DocketNumber: No. 838
Citation Numbers: 5 Wash. 789, 32 P. 766, 1893 Wash. LEXIS 68
Judges: Anders, Being, Dunbar, Hoyt, Scott, Stiles
Filed Date: 2/23/1893
Status: Precedential
Modified Date: 10/19/2024
The opinion of the court was delivered by
This is an action - for unlawful detainer, brought under §§ 571-3, Code Proc. The case was tried upon a stipulated statement of facts, with a right reserved to either party to read evidence from a certain transcript of testimony in an action in the United States circuit court, begun by Anthony P. Carr against the plaintiffs in this action and others. The cause was tried before the court without a jury, judgment was rendered for the plaintiffs and the defendants appealed. No statement of facts or bill of exceptions was settled. It appears that testimony was read at the trial from the transcript aforesaid, but that testimony is not here. If the case is here to be tried at all, it is only upon the stipulated facts, which are in substance as follows:
“1. That plaintiffs have title, as shown by the abstract annexed to the complaint, and that the abstract shall be accepted as sufficient evidence of their title unless defend-ants should demand further evidence, and no claim is made that they have. The patent to Sproul under which plaintiffs derive title was issued December 15, 1875.

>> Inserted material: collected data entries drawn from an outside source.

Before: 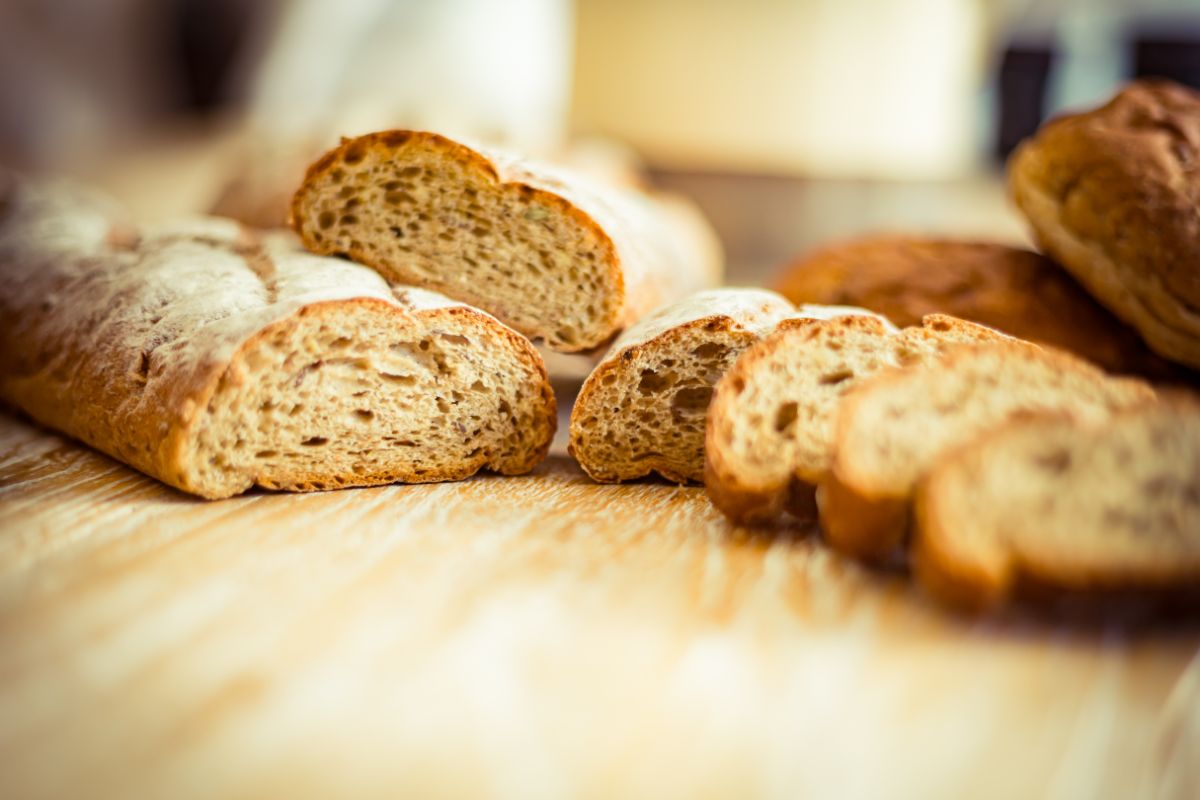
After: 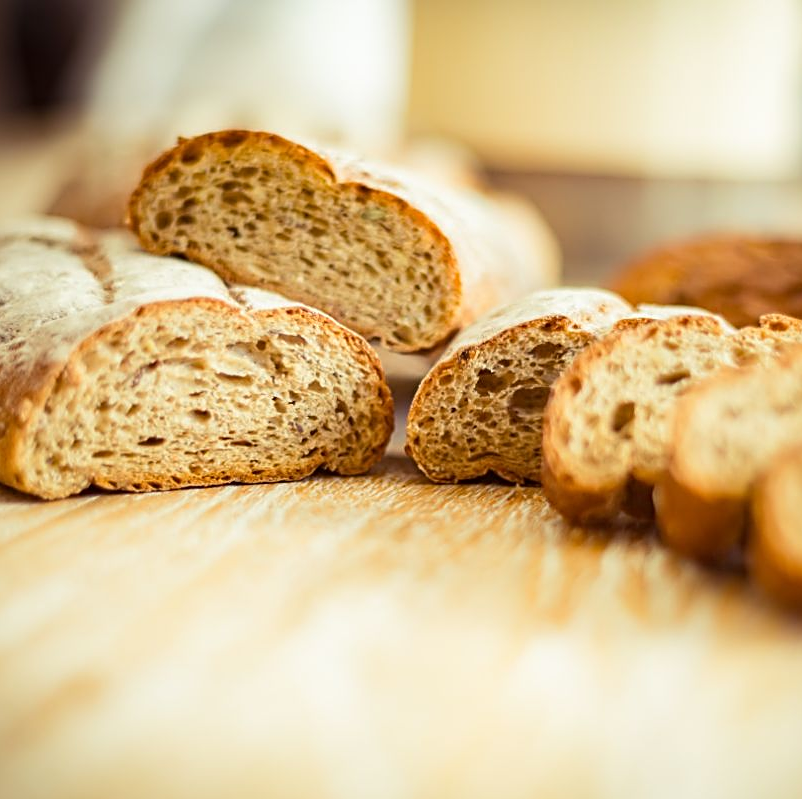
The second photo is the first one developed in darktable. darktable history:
shadows and highlights: radius 330.67, shadows 54.72, highlights -98.15, compress 94.46%, soften with gaussian
crop and rotate: left 13.586%, right 19.55%
sharpen: on, module defaults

“2. That twelve years after this patent was issued— April 9, 1887—said Anthony P. Carr commenced an action against these plaintiffs and others to set aside the patent and to recover the lands. That he failed in this action, the court deciding that he had no title to or interest,*791 legal or equitable, in the lands. The evidence referred to in the stipulation was given upon that trial.
“3. That while Carr’s suit was pending these defendants and others entered, without any title or claim of title, but with the expectation that it would ultimately be held government land subject to entry, and that they would be allowed to enter it. That after the case had been decided against. Carr, and it had been held that he had no interest in the land, they obtained from him his consent that ‘so far as he was concerned’ they could stay there until his appeal therein should be determined by the supreme court of the United States. The proceedings in taking the appeal are set out and show that he gave a cost bond only, and no order was made by the court.”
The further point is made by the appellants, that in their answer they alleged that Carr, from whom they obtained title, had been in possession of the lands under a claim of title and color of title for more than twenty years preceding the action, and they allege that this was not denied nor replied to by the plaintiffs, and for that reason the judgment should have gone for the defendants. But in the facts as stipulated it appears that the plaintiffs own the land, and that whatever claims Carr had, or had ever made, had been tried and decided against him. Furthermore, the statutes under which this proceeding was brought do not seem to require a reply to any affirmative matter contained in the answer.
Upon the case as made here, the judgment of the superior court must be affirmed.